Il principe offrì loro consigli sulle armi e sull'organizzazione militare. Vedendo la sua saggezza e competenza, i Fànes lo pregarono di tornare per guidarli nelle esercitazioni. Presto, divenne il loro comandante e, quando giunse il momento della battaglia, li condusse alla vittoria.

Al ritorno, i Fànes lo onorarono, sollevarono il principe davanti al popolo e lo proclamarono re. L'anno seguente, costruirono per lui un castello sul Conturìnes. Prima di trasferirsi con la sua regina, il nuovo re fece dipingere un marmotta sulla parete principale del castello, e da allora tutti i Fànes portarono l'immagine della marmotta sui loro scudi.
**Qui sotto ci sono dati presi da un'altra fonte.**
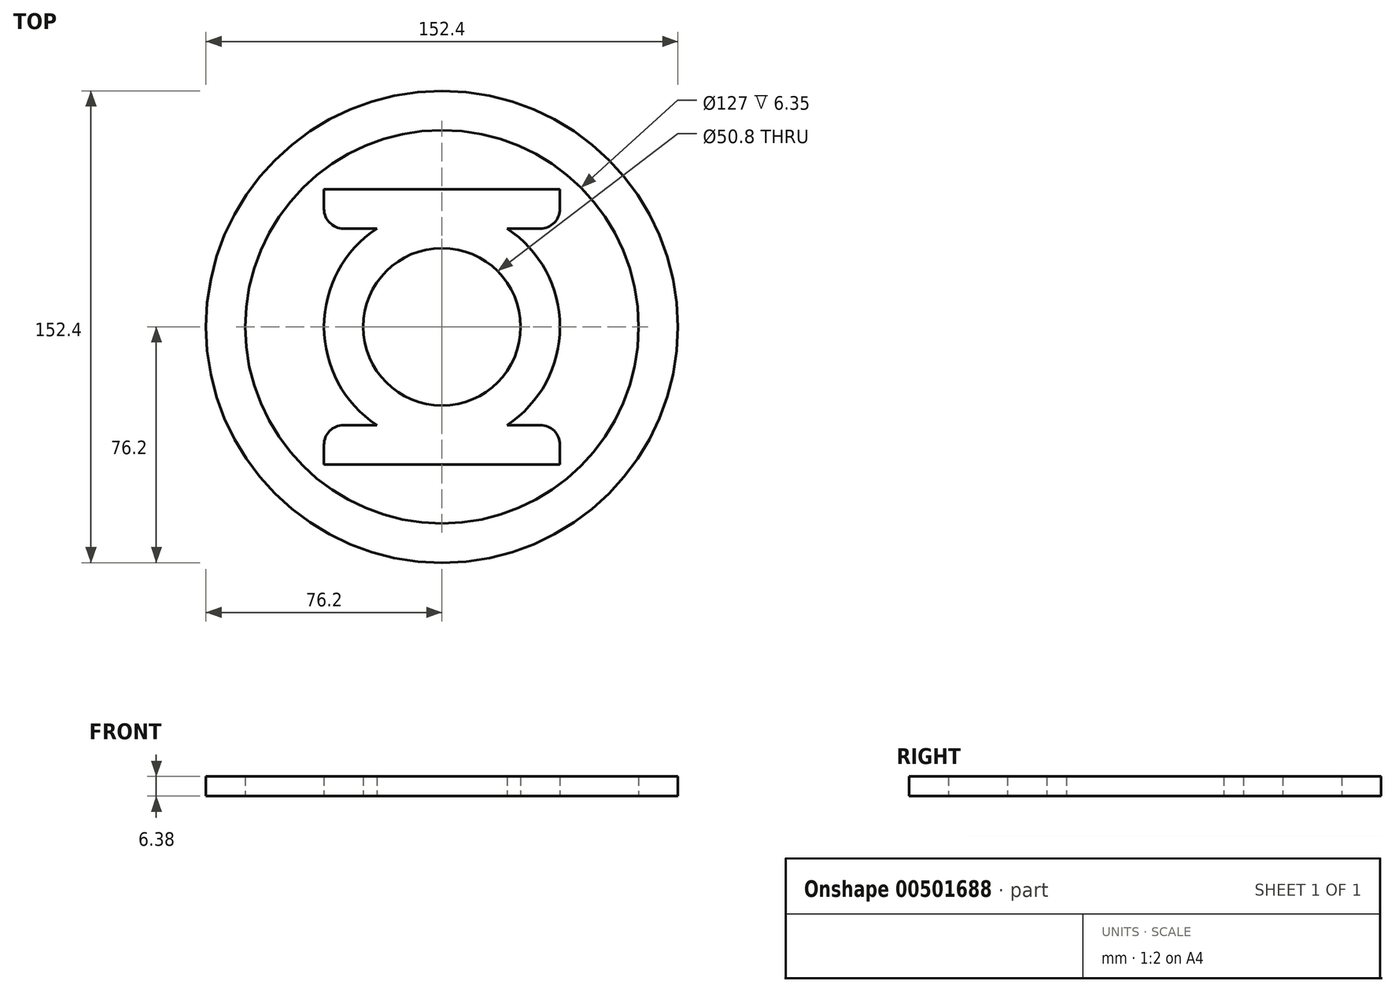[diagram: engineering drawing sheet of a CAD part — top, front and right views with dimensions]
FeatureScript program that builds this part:
annotation { "Feature Type Name" : "Feature", "Feature Type Description" : "" }
export const myFeature = defineFeature(function(context is Context, id is Id, definition is map)
    precondition{}
    {
        {
            var Q0;
            Q0=qCreatedBy(makeId("Top.planeOp"),FACE);
            var sketch = newSketch(context, id + "F0", { "sketchPlane" : qUnion([Q0])});
            skCircle(sketch, "E0", {"center": v(0, 0) * mm, "radius": 63.5 * mm});
            skSolve(sketch);
        }
        {
            var Q0;
            Q0 = qSketchRegion(id + "F0", true);
            extrude(context, id + "F1", {"entities" : qUnion([Q0]), "depth" : 0.03 * mm});
        }
        {
            var Q0;
            Q0=makeQuery(id+"F1.opExtrude","CAP_FACE",FACE,{"disambiguationData":[OSD([sQuery(id+"F0.wireOp",EDGE,"E0")])],"isStart":false});
            var sketch = newSketch(context, id + "F2", { "sketchPlane" : qUnion([Q0])});
            skCircle(sketch, "E1", {"center": v(0, 0) * mm, "radius": 38.1 * mm});
            skLineSegment(sketch, "E2", {"start": v(0, 31.75) * mm, "end": v(-31.75, 31.75) * mm});
            skLineSegment(sketch, "E3", {"start": v(-38.1, 38.1) * mm, "end": v(-38.1, 44.45) * mm});
            skLineSegment(sketch, "E4", {"start": v(-38.1, 44.45) * mm, "end": v(38.1, 44.45) * mm});
            skLineSegment(sketch, "E5", {"start": v(31.75, 31.75) * mm, "end": v(0, 31.75) * mm});
            skLineSegment(sketch, "E6", {"start": v(0, -31.75) * mm, "end": v(31.75, -31.75) * mm});
            skLineSegment(sketch, "E7", {"start": v(38.1, -38.1) * mm, "end": v(38.1, -44.45) * mm});
            skLineSegment(sketch, "E8", {"start": v(38.1, -44.45) * mm, "end": v(-38.1, -44.45) * mm});
            skLineSegment(sketch, "E9", {"start": v(-38.1, -44.45) * mm, "end": v(-38.1, -38.1) * mm});
            skLineSegment(sketch, "E10", {"start": v(-31.75, -31.75) * mm, "end": v(0, -31.75) * mm});
            skCircle(sketch, "E11", {"center": v(0, 0) * mm, "radius": 25.4 * mm});
            skLineSegment(sketch, "E12", {"start": v(38.1, 44.45) * mm, "end": v(38.1, 38.1) * mm});
            skPoint(sketch, "E13.visualSharp", {"position": v(-38.1, 31.75) * mm});
            skArc(sketch, "E13.filletArc", {"start": v(-38.1, 38.1) * mm, "mid": v(-36.24, 33.6) * mm, "end": v(-31.75, 31.75) * mm});
            skPoint(sketch, "E14.visualSharp", {"position": v(38.1, 31.75) * mm});
            skArc(sketch, "E14.filletArc", {"start": v(31.75, 31.75) * mm, "mid": v(36.24, 33.6) * mm, "end": v(38.1, 38.1) * mm});
            skPoint(sketch, "E15.visualSharp", {"position": v(38.1, -31.75) * mm});
            skArc(sketch, "E15.filletArc", {"start": v(38.1, -38.1) * mm, "mid": v(36.24, -33.6) * mm, "end": v(31.75, -31.75) * mm});
            skPoint(sketch, "E16.visualSharp", {"position": v(-38.1, -31.75) * mm});
            skArc(sketch, "E16.filletArc", {"start": v(-31.75, -31.75) * mm, "mid": v(-36.24, -33.6) * mm, "end": v(-38.1, -38.1) * mm});
            skSolve(sketch);
        }
        {
            var Q0;
            Q0 = qSketchRegion(id + "F2", true);
            extrude(context, id + "F3", {"entities" : qUnion([Q0]), "depth" : 6.35 * mm});
        }
        {
            var Q0;
            Q0=qCreatedBy(makeId("Top.planeOp"),FACE);
            var sketch = newSketch(context, id + "F4", { "sketchPlane" : qUnion([Q0])});
            skCircle(sketch, "E17", {"center": v(0, 0) * mm, "radius": 76.2 * mm});
            skCircle(sketch, "E18", {"center": v(0, 0) * mm, "radius": 63.5 * mm});
            skSolve(sketch);
        }
        {
            var Q0;
            Q0=makeQuery(id+"F4.imprint","IMPRINT",FACE,{"disambiguationData":[TD([[makeQuery(id+"F4.imprint","IMPRINT",EDGE,{"derivedFrom":sQuery(id+"F4.wireOp",EDGE,"E17")}),1.0]])]});
            extrude(context, id + "F5", {"entities" : qUnion([Q0]), "depth" : 6.35 * mm});
        }
    });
Il regno dei Fànes crebbe in potenza e prestigio. La Croda Rossa fu presto integrata nel regno, che si estendeva dalla parete di Wanna fino alle montagne frastagliate dei Bedoyères e Landrínes.
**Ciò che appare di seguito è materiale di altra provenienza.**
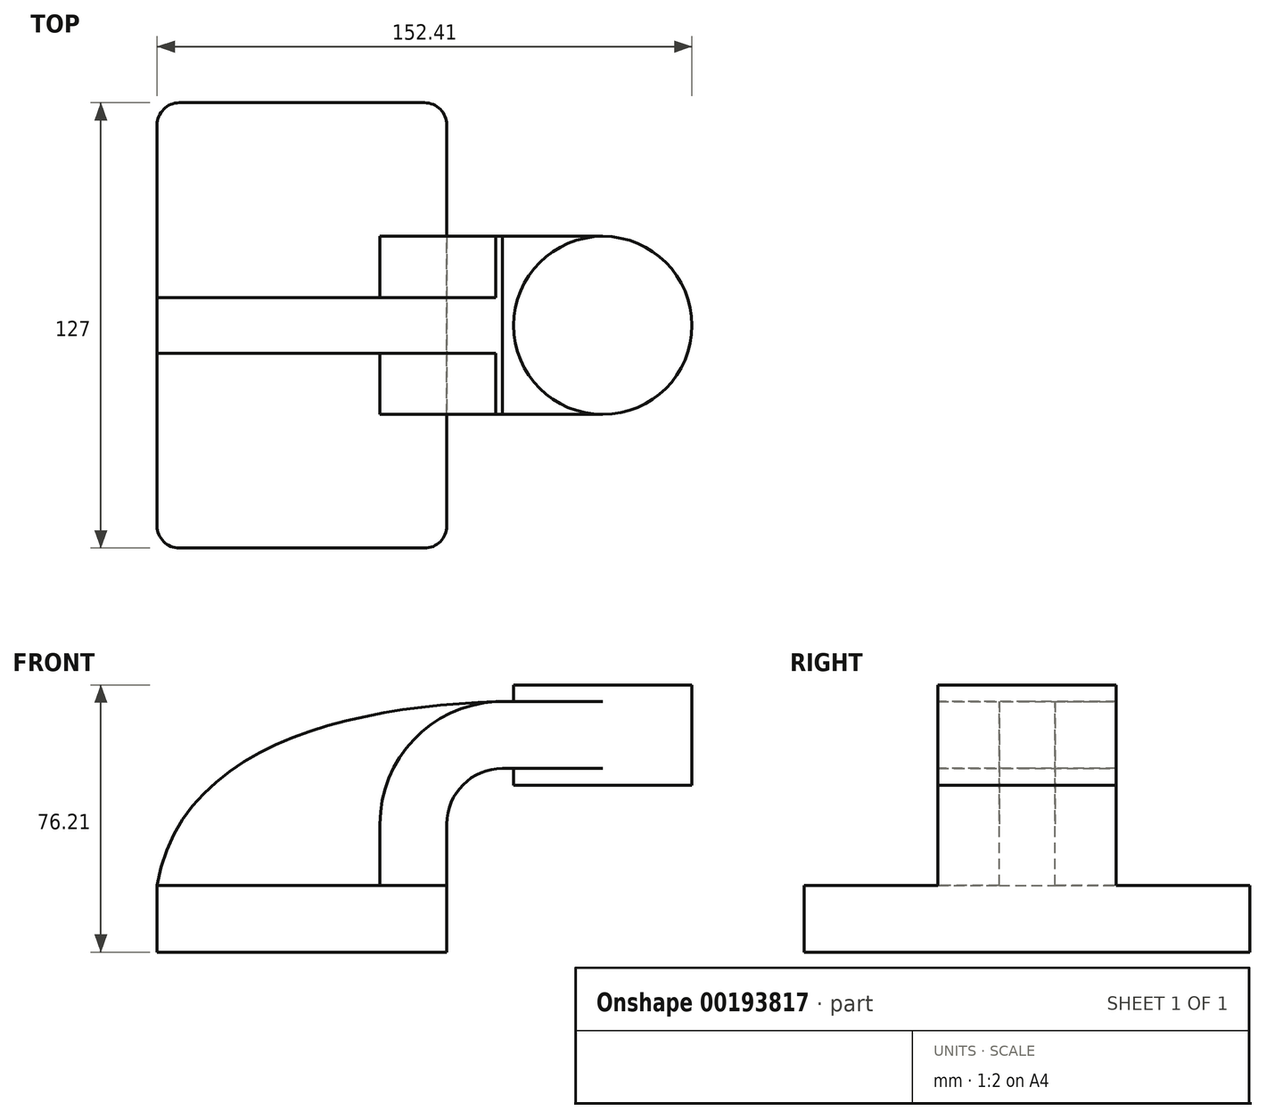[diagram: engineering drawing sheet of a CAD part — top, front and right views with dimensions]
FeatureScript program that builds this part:
annotation { "Feature Type Name" : "Feature", "Feature Type Description" : "" }
export const myFeature = defineFeature(function(context is Context, id is Id, definition is map)
    precondition{}
    {
        {
            var Q0;
            Q0=qCreatedBy(makeId("Front.planeOp"),FACE);
            var sketch = newSketch(context, id + "F0", { "sketchPlane" : qUnion([Q0])});
            skLineSegment(sketch, "E0.bottom", {"start": v(41.27, 9.53) * mm, "end": v(-41.28, 9.52) * mm});
            skLineSegment(sketch, "E0.top", {"start": v(41.28, -9.52) * mm, "end": v(-41.27, -9.53) * mm});
            skLineSegment(sketch, "E0.left", {"start": v(41.27, 9.53) * mm, "end": v(41.28, -9.52) * mm});
            skLineSegment(sketch, "E0.right", {"start": v(-41.28, 9.52) * mm, "end": v(-41.27, -9.53) * mm});
            skPoint(sketch, "E0.middle", {"position": v(0, 0) * mm});
            skLineSegment(sketch, "E1", {"start": v(41.27, 9.53) * mm, "end": v(41.27, 26.99) * mm});
            skArc(sketch, "E2", {"start": v(41.27, 26.99) * mm, "mid": v(45.92, 38.21) * mm, "end": v(57.15, 42.86) * mm});
            skLineSegment(sketch, "E3", {"start": v(57.15, 42.86) * mm, "end": v(85.72, 42.86) * mm});
            skLineSegment(sketch, "E4.bottom", {"start": v(111.12, 66.68) * mm, "end": v(60.32, 66.68) * mm});
            skLineSegment(sketch, "E4.top", {"start": v(111.12, 38.1) * mm, "end": v(60.32, 38.1) * mm});
            skLineSegment(sketch, "E4.left", {"start": v(111.12, 66.68) * mm, "end": v(111.12, 38.1) * mm});
            skLineSegment(sketch, "E4.right", {"start": v(60.32, 66.68) * mm, "end": v(60.32, 38.1) * mm});
            skPoint(sketch, "E4.middle", {"position": v(85.72, 52.39) * mm});
            skLineSegment(sketch, "E5.0", {"start": v(57.15, 61.91) * mm, "end": v(85.72, 61.91) * mm});
            skArc(sketch, "E5.1", {"start": v(22.22, 26.99) * mm, "mid": v(32.45, 51.68) * mm, "end": v(57.15, 61.91) * mm});
            skLineSegment(sketch, "E5.2", {"start": v(22.22, 9.53) * mm, "end": v(22.22, 26.99) * mm});
            skLineSegment(sketch, "E6", {"start": v(85.72, 38.1) * mm, "end": v(85.72, 66.68) * mm});
            skFitSpline(sketch, "E7", {"points": [v(-41.28, 9.53) * mm, v(57.15, 61.91) * mm], "startDerivative": vector(20.45, 124.95) * mm, "endDerivative": vector(117.74, 2.76) * mm});
            skSolve(sketch);
        }
        {
            var Q0;
            Q0=makeQuery(id+"F0.imprint","IMPRINT",FACE,{"disambiguationData":[TD([[makeQuery(id+"F0.imprint","IMPRINT",EDGE,{"derivedFrom":sQuery(id+"F0.wireOp",EDGE,"E0.top")}),-1.0]])]});
            extrude(context, id + "F1", {"entities" : qUnion([Q0]), "endBound" : BoundingType.SYMMETRIC, "oppositeDirection" : true, "depth" : 127 * mm});
        }
        {
            var Q0;
            {var subQ9=sQuery(id+"F0.wireOp",EDGE,"E1");Q0=makeQuery(id+"F0.imprint","IMPRINT",FACE,{"disambiguationData":[TD([[makeQuery(id+"F0.imprint","IMPRINT",EDGE,{"derivedFrom":subQ9}),1.0]])]});}
            var Q1;
            {var subQ0=sQuery(id+"F0.wireOp",EDGE,"E6");var subQ1=sQuery(id+"F0.wireOp",EDGE,"E3");var subQ2=makeQuery(id+"F0.imprint","INTERSECT",VERTEX,{"derivedFrom":[subQ1,subQ0]});Q1=makeQuery(id+"F0.imprint","IMPRINT",FACE,{"disambiguationData":[TD([[makeQuery(id+"F0.imprint","IMPRINT",EDGE,{"disambiguationData":[TD([[subQ2,1.0]])],"derivedFrom":subQ1}),1.0]])]});}
            extrude(context, id + "F2", {"entities" : qUnion([Q0, Q1]), "operationType" : NewBodyOperationType.ADD, "endBound" : BoundingType.SYMMETRIC, "depth" : 50.8 * mm});
        }
        {
            var Q0;
            {var subQ3=sQuery(id+"F0.wireOp",EDGE,"E5.2");Q0=makeQuery(id+"F0.imprint","IMPRINT",FACE,{"disambiguationData":[TD([[makeQuery(id+"F0.imprint","IMPRINT",EDGE,{"derivedFrom":subQ3}),1.0]])]});}
            extrude(context, id + "F3", {"entities" : qUnion([Q0]), "operationType" : NewBodyOperationType.ADD, "endBound" : BoundingType.SYMMETRIC, "depth" : 15.88 * mm});
        }
        {
            var Q0;
            {var subQ4=sQuery(id+"F0.wireOp",EDGE,"E4.left");Q0=makeQuery(id+"F0.imprint","IMPRINT",FACE,{"disambiguationData":[TD([[makeQuery(id+"F0.imprint","IMPRINT",EDGE,{"derivedFrom":subQ4}),-1.0]])]});}
            var Q1;
            Q1=sQuery(id+"F0.wireOp",EDGE,"E6");
            revolve(context, id + "F4", {"operationType" : NewBodyOperationType.ADD, "entities" : qUnion([Q0]), "axis" : qUnion([Q1]), "revolveType" : RevolveType.FULL});
        }
        {
            var Q0;
            Q0=makeQuery(id+"F1.opExtrude","CAP_EDGE",EDGE,{"disambiguationData":[OSD([sQuery(id+"F0.wireOp",EDGE,"E0.right")])],"isStart":true});
            var Q1;
            Q1=makeQuery(id+"F1.opExtrude","CAP_EDGE",EDGE,{"disambiguationData":[OSD([sQuery(id+"F0.wireOp",EDGE,"E0.left")])],"isStart":true});
            var Q2;
            Q2=makeQuery(id+"F1.opExtrude","CAP_EDGE",EDGE,{"disambiguationData":[OSD([sQuery(id+"F0.wireOp",EDGE,"E0.left")])],"isStart":false});
            var Q3;
            Q3=makeQuery(id+"F1.opExtrude","CAP_EDGE",EDGE,{"disambiguationData":[OSD([sQuery(id+"F0.wireOp",EDGE,"E0.right")])],"isStart":false});
            fillet(context, id + "F5", {"entities" : qUnion([Q0, Q1, Q2, Q3]), "radius" : 6.35 * mm, "tangentPropagation" : true, "allowEdgeOverflow" : false});
        }
    });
Un giorno, il re e la regina visitarono la vecchia Anguàna sulla Croda Rossa e le raccontarono delle loro imprese. La vecchia rispose: «Siete gli antenati di una dinastia che porterà al regno dei Fànes una prosperità inaspettata e, per lunghi periodi, supererà in fama e onore tutte le altre casate regnanti».

Poi chiese a Moltina se mai avrebbe visitato il castello di suo marito nella valle di Popéna. Moltina, imbarazzata, confessò che una timidezza insormontabile la tratteneva. «Se è così», disse l'Anguàna, «la montagna su cui ci troviamo rimarrà rossa per sempre!» E così fu.
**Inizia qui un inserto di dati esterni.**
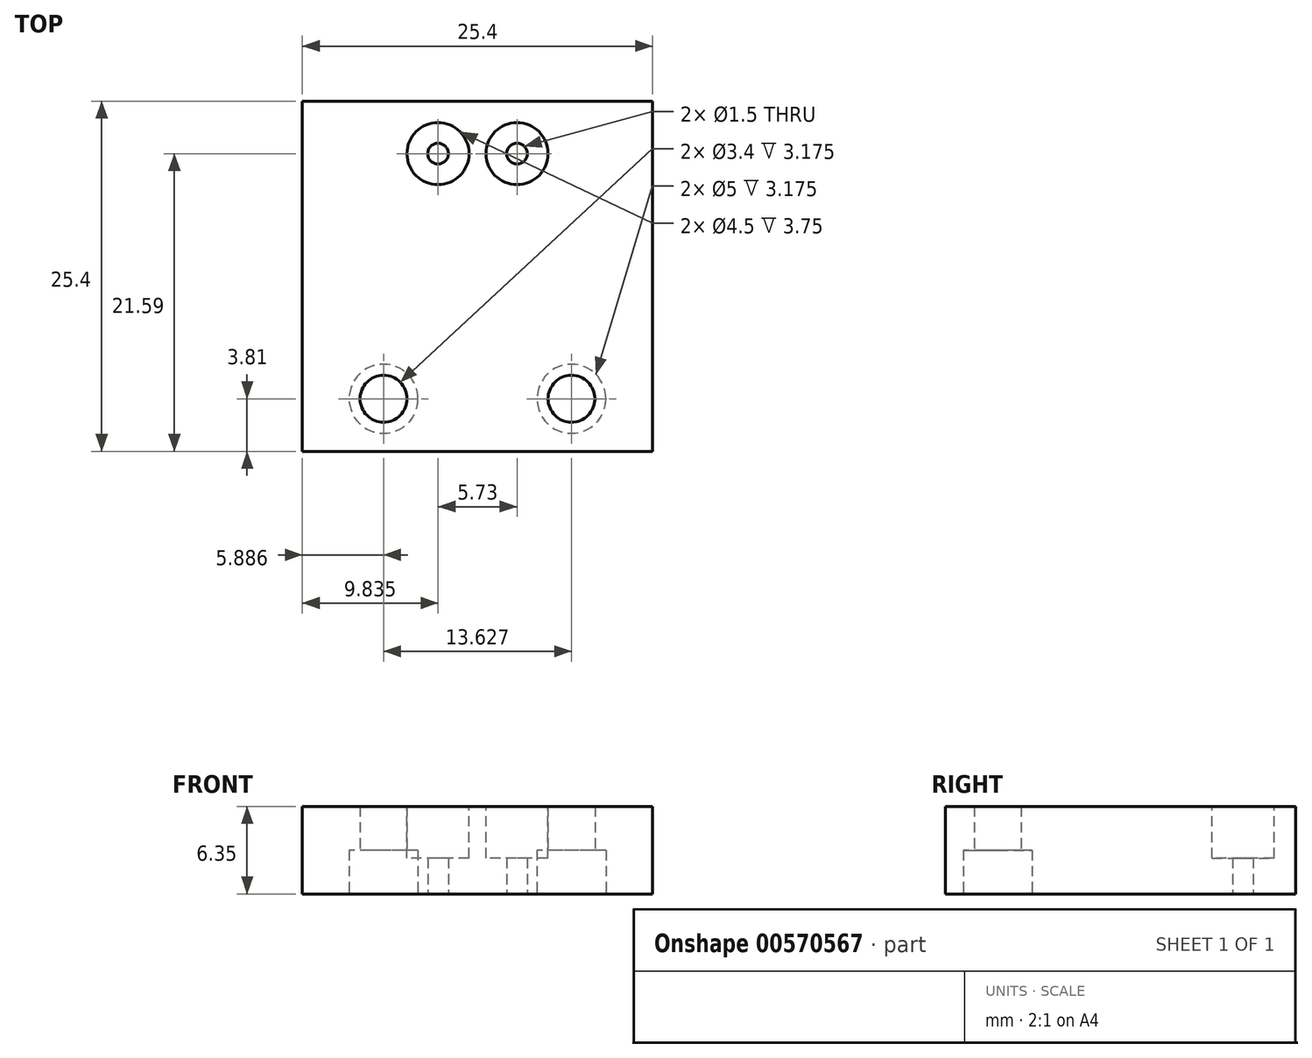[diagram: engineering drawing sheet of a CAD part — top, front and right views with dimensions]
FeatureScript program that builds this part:
annotation { "Feature Type Name" : "Feature", "Feature Type Description" : "" }
export const myFeature = defineFeature(function(context is Context, id is Id, definition is map)
    precondition{}
    {
        {
            var Q0;
            Q0=qCreatedBy(makeId("Top.planeOp"),FACE);
            var sketch = newSketch(context, id + "F0", { "sketchPlane" : qUnion([Q0])});
            skLineSegment(sketch, "E0.bottom", {"start": v(12.7, 12.7) * mm, "end": v(-12.7, 12.7) * mm});
            skLineSegment(sketch, "E0.top", {"start": v(12.7, -12.7) * mm, "end": v(-12.7, -12.7) * mm});
            skLineSegment(sketch, "E0.left", {"start": v(12.7, 12.7) * mm, "end": v(12.7, -12.7) * mm});
            skLineSegment(sketch, "E0.right", {"start": v(-12.7, 12.7) * mm, "end": v(-12.7, -12.7) * mm});
            skPoint(sketch, "E0.middle", {"position": v(0, 0) * mm});
            skCircle(sketch, "E1", {"center": v(-2.87, 8.9) * mm, "radius": 0.75 * mm});
            skCircle(sketch, "E2", {"center": v(2.87, 8.9) * mm, "radius": 0.75 * mm});
            skCircle(sketch, "E3", {"center": v(-6.81, -8.89) * mm, "radius": 1.7 * mm});
            skCircle(sketch, "E4", {"center": v(6.81, -8.89) * mm, "radius": 1.7 * mm});
            skSolve(sketch);
        }
        {
            var Q0;
            Q0=makeQuery(id+"F0.imprint","IMPRINT",FACE,{"disambiguationData":[TD([[makeQuery(id+"F0.imprint","IMPRINT",EDGE,{"derivedFrom":sQuery(id+"F0.wireOp",EDGE,"E0.bottom")}),1.0]])]});
            extrude(context, id + "F1", {"entities" : qUnion([Q0]), "depth" : 6.35 * mm, "offsetDistance" : 25.4 * mm});
        }
        {
            var Q0;
            Q0=qCreatedBy(makeId("Top.planeOp"),FACE);
            var sketch = newSketch(context, id + "F2", { "sketchPlane" : qUnion([Q0])});
            skCircle(sketch, "E5", {"center": v(6.81, -8.89) * mm, "radius": 2.5 * mm});
            skCircle(sketch, "E6", {"center": v(-6.81, -8.89) * mm, "radius": 2.5 * mm});
            skSolve(sketch);
        }
        {
            var Q0;
            Q0=makeQuery(id+"F2.imprint","IMPRINT",FACE,{"disambiguationData":[TD([[makeQuery(id+"F2.imprint","IMPRINT",EDGE,{"derivedFrom":sQuery(id+"F2.wireOp",EDGE,"E6")}),1.0]])]});
            var Q1;
            Q1=makeQuery(id+"F2.imprint","IMPRINT",FACE,{"disambiguationData":[TD([[makeQuery(id+"F2.imprint","IMPRINT",EDGE,{"derivedFrom":sQuery(id+"F2.wireOp",EDGE,"X32KD3l4-6vZ9-AaNh-bkeD-w0oz5VFjKeYP")}),1.0]])]});
            var Q2;
            Q2=makeQuery(id+"F2.imprint","IMPRINT",FACE,{"disambiguationData":[TD([[makeQuery(id+"F2.imprint","IMPRINT",EDGE,{"derivedFrom":sQuery(id+"F2.wireOp",EDGE,"jp6bzYoW-vgpv-oe5A-7izM-ru4JRLMfLnF5")}),1.0]])]});
            var Q3;
            Q3=makeQuery(id+"F2.imprint","IMPRINT",FACE,{"disambiguationData":[TD([[makeQuery(id+"F2.imprint","IMPRINT",EDGE,{"derivedFrom":sQuery(id+"F2.wireOp",EDGE,"E5")}),1.0]])]});
            extrude(context, id + "F3", {"entities" : qUnion([Q0, Q1, Q2, Q3]), "operationType" : NewBodyOperationType.REMOVE, "oppositeDirection" : true, "depth" : -6.35 * mm / 2, "offsetDistance" : 25 * mm});
        }
        {
            var Q0;
            Q0=makeQuery(id+"F1.opExtrude","CAP_FACE",FACE,{"disambiguationData":[OSD([sQuery(id+"F0.wireOp",EDGE,"E0.bottom"),sQuery(id+"F0.wireOp",EDGE,"E0.top"),sQuery(id+"F0.wireOp",EDGE,"E0.left"),sQuery(id+"F0.wireOp",EDGE,"E0.right"),sQuery(id+"F0.wireOp",EDGE,"E1"),sQuery(id+"F0.wireOp",EDGE,"E2"),sQuery(id+"F0.wireOp",EDGE,"E3"),sQuery(id+"F0.wireOp",EDGE,"E4")])],"isStart":false});
            var sketch = newSketch(context, id + "F4", { "sketchPlane" : qUnion([Q0])});
            skCircle(sketch, "E7", {"center": v(-2.87, 8.9) * mm, "radius": 2.25 * mm});
            skCircle(sketch, "E8", {"center": v(2.87, 8.9) * mm, "radius": 2.25 * mm});
            skSolve(sketch);
        }
        {
            var Q0;
            Q0 = qSketchRegion(id + "F4", true);
            extrude(context, id + "F5", {"entities" : qUnion([Q0]), "operationType" : NewBodyOperationType.REMOVE, "oppositeDirection" : true, "depth" : 3.75 * mm, "offsetDistance" : 25 * mm});
        }
    });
Karl Felix Wolff nacque nel 1879 a Karlstadt (oggi Karlovac, Croazia) da un ufficiale austriaco originario di Troppau e da una madre di nobile famiglia ladina del Nonsberg. Cresciuto senza una formazione scolastica tradizionale, fu educato dal padre e si formò come autodidatta nel campo dell'etnologia. Dal 1881 visse a Bolzano fino alla sua morte, avvenuta nel 1966. Giornalista di professione, Wolff è noto per il suo lavoro di raccolta e trascrizione delle leggende ladine delle Dolomiti, pubblicate nel 1913 con il titolo “Dolomiten-Sagen”. Queste storie, pur basate su tradizioni popolari autentiche, furono rielaborate da Wolff per restituire l'atmosfera e la spiritualità delle valli dolomitiche. Nel 1960 ricevette il Walther-von-der-Vogelweide-Preis per il suo contributo alla cultura ladina. Il suo archivio personale è conservato presso il Brenner-Archiv dell'Università di Innsbruck.